En s’exprimant sur cette radicalité, un laïc consacré disait : « La radicalité n’est pas de notre côté mais du côté du Christ : seul le don du Christ est radical, un don à accueillir à travers la prière, la rencontre de l’autre, nos fraternités. Un don qui nous rejoint à la racine de notre être : racine et radicalité ont la même étymologie. Un don qui travaille l’humanité de l’intérieur, qui fait de tout homme le Temple de l’Esprit et qui nous ouvre à une autre radicalité : celle du caractère sacré de l’Homme, de tout Homme, image de Dieu et Temple de l’Esprit… celle qui fait dire ces paroles en Matthieu 25 : “J’ai eu faim et vous m’avez donné à manger…” 3. »

Jean Paul II écrivait : « À l’imitation de Jésus, ceux que Dieu appelle à sa suite sont eux aussi consacrés et envoyés dans le monde pour poursuivre sa mission. De plus, sous l’action de l’Esprit Saint, la vie consacrée devient elle-même mission 4. »

 

Don fait à l’Église et au monde

Par leur présence au cœur du monde comme « ferment et lumière », les laïcs consacrés participent, à leur manière, à la mission de l’Église d’annoncer l’Amour de Dieu pour tout homme ; en tant que membres de l’« Église-Corps du Christ », ils sont présents dans les réalités concrètes de notre monde – où l’Église ne peut pas toujours agir en tant qu’institution – pour y être signes que tous les aspects et les lieux de la vie de l’homme ont du prix aux yeux de Dieu. Seul Jésus Christ peut aider les hommes à découvrir le sens, comme Il l’a fait cheminant avec les pèlerins d’Emmaüs et leur donnant son Esprit.

Les laïcs consacrés sont aussi, à leur manière propre, un signe du « prolongement dans le monde d’une présence spéciale du Seigneur ressuscité » pour répondre à l’attente de la société d’aujourd’hui « de voir en eux le reflet concret de la façon d’agir du Christ, de son amour pour chaque personne, sans distinction ou adjectifs qualifiants 5 ».

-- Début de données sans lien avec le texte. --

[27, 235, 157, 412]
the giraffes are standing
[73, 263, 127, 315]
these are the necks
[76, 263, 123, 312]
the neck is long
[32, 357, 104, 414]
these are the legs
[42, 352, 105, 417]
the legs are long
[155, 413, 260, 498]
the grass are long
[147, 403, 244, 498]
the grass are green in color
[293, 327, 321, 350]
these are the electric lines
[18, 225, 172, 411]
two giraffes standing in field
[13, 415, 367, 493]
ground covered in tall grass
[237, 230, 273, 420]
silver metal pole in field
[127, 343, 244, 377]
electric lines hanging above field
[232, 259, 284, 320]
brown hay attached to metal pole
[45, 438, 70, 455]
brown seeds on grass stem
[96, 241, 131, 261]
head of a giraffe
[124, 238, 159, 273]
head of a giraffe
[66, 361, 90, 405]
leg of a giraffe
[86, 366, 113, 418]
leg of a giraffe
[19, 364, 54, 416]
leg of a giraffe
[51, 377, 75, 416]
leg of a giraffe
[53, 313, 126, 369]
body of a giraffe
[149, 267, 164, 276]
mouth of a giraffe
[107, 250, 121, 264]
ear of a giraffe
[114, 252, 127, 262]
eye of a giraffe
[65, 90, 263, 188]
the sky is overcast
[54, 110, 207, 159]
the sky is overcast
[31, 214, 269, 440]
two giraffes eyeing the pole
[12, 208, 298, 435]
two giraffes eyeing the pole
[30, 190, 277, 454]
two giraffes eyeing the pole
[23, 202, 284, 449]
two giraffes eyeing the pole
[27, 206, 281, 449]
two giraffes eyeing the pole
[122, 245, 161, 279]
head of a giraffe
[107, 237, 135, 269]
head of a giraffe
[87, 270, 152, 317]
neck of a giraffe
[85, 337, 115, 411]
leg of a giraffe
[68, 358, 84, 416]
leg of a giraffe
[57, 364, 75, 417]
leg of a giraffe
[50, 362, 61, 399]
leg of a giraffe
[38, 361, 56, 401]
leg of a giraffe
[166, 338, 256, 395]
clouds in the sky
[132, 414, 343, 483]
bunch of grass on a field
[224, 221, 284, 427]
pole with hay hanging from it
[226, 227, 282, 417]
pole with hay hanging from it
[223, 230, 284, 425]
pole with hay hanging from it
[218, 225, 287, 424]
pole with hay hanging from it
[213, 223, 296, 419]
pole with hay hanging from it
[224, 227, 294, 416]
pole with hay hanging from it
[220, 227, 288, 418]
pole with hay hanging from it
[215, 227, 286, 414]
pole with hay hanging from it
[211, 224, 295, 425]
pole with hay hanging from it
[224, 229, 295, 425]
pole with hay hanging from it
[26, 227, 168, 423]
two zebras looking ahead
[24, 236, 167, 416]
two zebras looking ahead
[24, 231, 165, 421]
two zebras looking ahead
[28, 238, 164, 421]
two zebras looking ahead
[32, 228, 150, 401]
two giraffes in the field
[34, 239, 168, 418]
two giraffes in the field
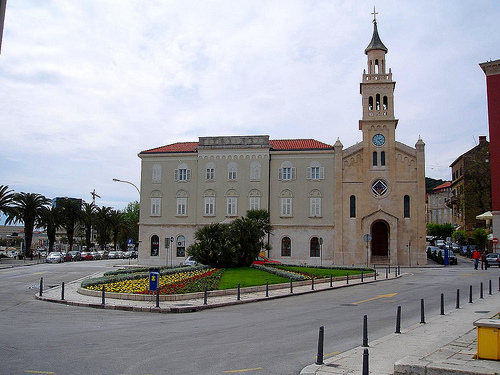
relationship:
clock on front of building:
[371, 132, 388, 149] [136, 6, 430, 269]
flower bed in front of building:
[83, 258, 372, 294] [136, 6, 430, 269]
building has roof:
[136, 6, 430, 269] [141, 136, 334, 155]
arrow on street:
[349, 290, 397, 303] [1, 257, 500, 374]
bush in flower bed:
[189, 208, 273, 266] [83, 258, 372, 294]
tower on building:
[358, 7, 399, 143] [136, 6, 430, 269]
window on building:
[280, 166, 293, 180] [136, 6, 430, 269]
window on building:
[310, 167, 321, 180] [136, 6, 430, 269]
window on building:
[251, 163, 262, 180] [136, 6, 430, 269]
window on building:
[227, 166, 238, 180] [136, 6, 430, 269]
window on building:
[204, 165, 217, 181] [136, 6, 430, 269]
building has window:
[136, 6, 430, 269] [204, 165, 217, 181]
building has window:
[136, 6, 430, 269] [227, 166, 238, 180]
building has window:
[136, 6, 430, 269] [251, 163, 262, 180]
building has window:
[136, 6, 430, 269] [280, 166, 293, 180]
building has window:
[136, 6, 430, 269] [310, 167, 321, 180]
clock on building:
[371, 132, 388, 149] [136, 6, 430, 269]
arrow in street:
[349, 290, 397, 303] [1, 257, 500, 374]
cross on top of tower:
[372, 6, 380, 20] [358, 7, 399, 143]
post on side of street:
[38, 275, 44, 299] [1, 257, 500, 374]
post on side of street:
[61, 281, 67, 303] [1, 257, 500, 374]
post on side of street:
[101, 284, 105, 303] [1, 257, 500, 374]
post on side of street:
[154, 287, 161, 307] [1, 257, 500, 374]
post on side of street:
[203, 286, 208, 308] [1, 257, 500, 374]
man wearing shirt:
[468, 248, 483, 270] [472, 251, 482, 260]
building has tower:
[136, 6, 430, 269] [358, 7, 399, 143]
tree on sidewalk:
[93, 202, 116, 250] [0, 258, 41, 270]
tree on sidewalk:
[81, 199, 101, 249] [0, 258, 41, 270]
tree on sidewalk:
[61, 198, 87, 251] [0, 258, 41, 270]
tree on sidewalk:
[37, 203, 66, 258] [0, 258, 41, 270]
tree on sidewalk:
[3, 193, 57, 257] [0, 258, 41, 270]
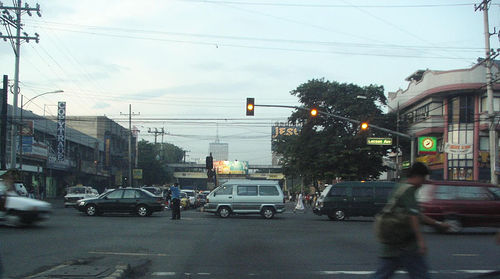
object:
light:
[246, 98, 255, 116]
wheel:
[85, 205, 98, 217]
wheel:
[137, 205, 150, 217]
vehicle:
[76, 187, 166, 216]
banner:
[445, 142, 473, 154]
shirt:
[378, 182, 422, 258]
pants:
[368, 244, 432, 279]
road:
[0, 194, 500, 279]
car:
[202, 180, 284, 220]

Le Catéchisme de l’Église catholique, en précisant que « l’institut séculier est un institut de vie consacrée où les fidèles vivant dans le monde tendent à la perfection de la charité et s’efforcent de contribuer, surtout de l’intérieur, à la sanctification du monde 6 », éclaire le rôle particulier de la consécration séculière.

Les membres d’instituts séculiers participent ainsi, avec les hommes de leur temps, à l’accueil d’un Don qui travaille l’humanité de l’intérieur et qui fait de l’homme le temple de l’Esprit, un lieu sacré, quelles que soient ses blessures et limites.

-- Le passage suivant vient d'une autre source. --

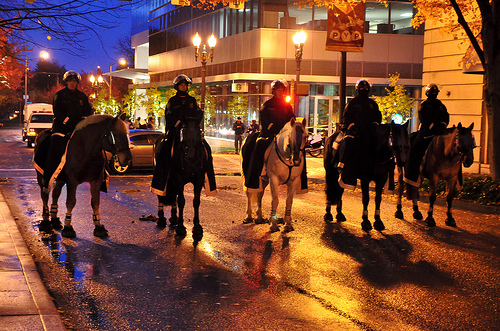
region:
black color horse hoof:
[61, 226, 78, 238]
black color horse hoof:
[92, 225, 110, 238]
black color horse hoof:
[39, 218, 52, 229]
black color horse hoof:
[51, 217, 62, 229]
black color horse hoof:
[173, 220, 187, 235]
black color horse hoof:
[191, 220, 203, 232]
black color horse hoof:
[156, 213, 167, 225]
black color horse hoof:
[361, 217, 373, 231]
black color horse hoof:
[373, 218, 385, 232]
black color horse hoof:
[323, 207, 333, 220]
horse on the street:
[50, 114, 125, 241]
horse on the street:
[142, 115, 223, 246]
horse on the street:
[229, 107, 309, 223]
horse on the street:
[314, 118, 379, 239]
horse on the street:
[396, 122, 478, 225]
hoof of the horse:
[64, 227, 82, 247]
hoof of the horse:
[92, 222, 112, 241]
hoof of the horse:
[142, 217, 164, 232]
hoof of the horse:
[172, 232, 191, 248]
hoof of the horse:
[252, 214, 279, 229]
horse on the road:
[65, 18, 478, 289]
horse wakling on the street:
[54, 46, 491, 262]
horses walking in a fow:
[32, 43, 495, 287]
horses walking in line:
[29, 62, 499, 243]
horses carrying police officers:
[54, 59, 474, 312]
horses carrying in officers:
[43, 56, 495, 225]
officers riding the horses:
[19, 32, 499, 271]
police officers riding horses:
[14, 46, 497, 267]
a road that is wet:
[64, 123, 443, 325]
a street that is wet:
[72, 134, 342, 323]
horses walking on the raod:
[75, 57, 485, 258]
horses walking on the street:
[51, 56, 468, 244]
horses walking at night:
[24, 68, 499, 295]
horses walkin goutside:
[5, 33, 497, 265]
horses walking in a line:
[47, 69, 499, 296]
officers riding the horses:
[25, 52, 455, 266]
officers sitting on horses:
[43, 34, 494, 250]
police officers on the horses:
[19, 57, 496, 247]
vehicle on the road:
[91, 70, 301, 296]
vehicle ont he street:
[94, 73, 243, 196]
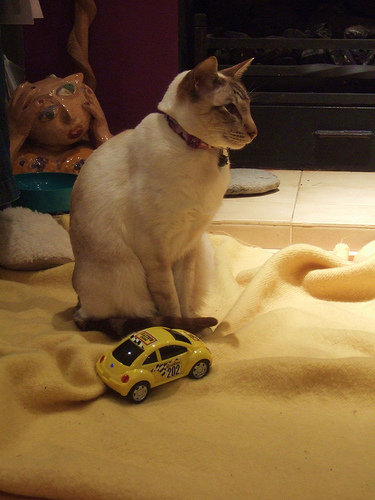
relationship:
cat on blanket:
[67, 54, 258, 335] [1, 237, 372, 498]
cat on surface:
[67, 54, 258, 335] [1, 237, 372, 498]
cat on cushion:
[67, 54, 258, 335] [1, 237, 372, 498]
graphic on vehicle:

Paul VI déclarait aux responsables généraux des instituts séculiers : « Vous enrichissez l’Église d’aujourd’hui en donnant un exemple particulier de sa vie “séculière” vécue d’une façon consacrée et un exemple particulier de sa vie “consacrée” vécue de façon séculière 7. »

Jean-Paul II rappelle dans Vita consecrata qu’« aux personnes consacrées, il est demandé d’être véritablement expertes en communion et d’en pratiquer la spiritualité, comme témoins et artisans du projet de communion qui est au sommet de l’histoire de l’homme selon Dieu… une spiritualité de communion consiste avant tout en un regard du cœur porté sur le mystère de la Trinité qui habite en nous, et dont la lumière doit aussi être perçue sur le visage des frères qui sont à nos côtés 8. » La vitalité de l’Église se déploie avec le travail de l’Esprit qui s’exprime à travers les différentes formes de vie consacrée pour que le Dieu Trinité puisse habiter au cœur du monde.

 


1 - Pierre Langeron, Les Instituts séculiers, une vocation pour le nouveau millénaire, Paris, Cerf, coll. « Droit canonique », 2003.
2 - Jean-Paul II, exhortation apostolique post-synodale Vita consecrata, n° 10.
3 - Annette Godart in Pleinement consacrés et pleinement dans le monde : le défi des instituts séculiers, Saint-Maur, Parole et silence, coll. « Signatures », 2007.
4 - Congrégation pour les instituts de vie consacrée et les sociétés de vie apostolique, Repartir du Christ. Un engagement renouvelé de la vie consacrée au troisième millénaire, 19 mai 2002.
5 - Ibid.
6 - Catéchisme de l’Église catholique, n° 928-929.
7 - Paul VI, Discours aux responsables généraux des instituts séculiers, le 20 septembre 1972. 8 8- Jean-PaulII, exhortation apostolique post-synodale Vita consecrata (25 mars 1996).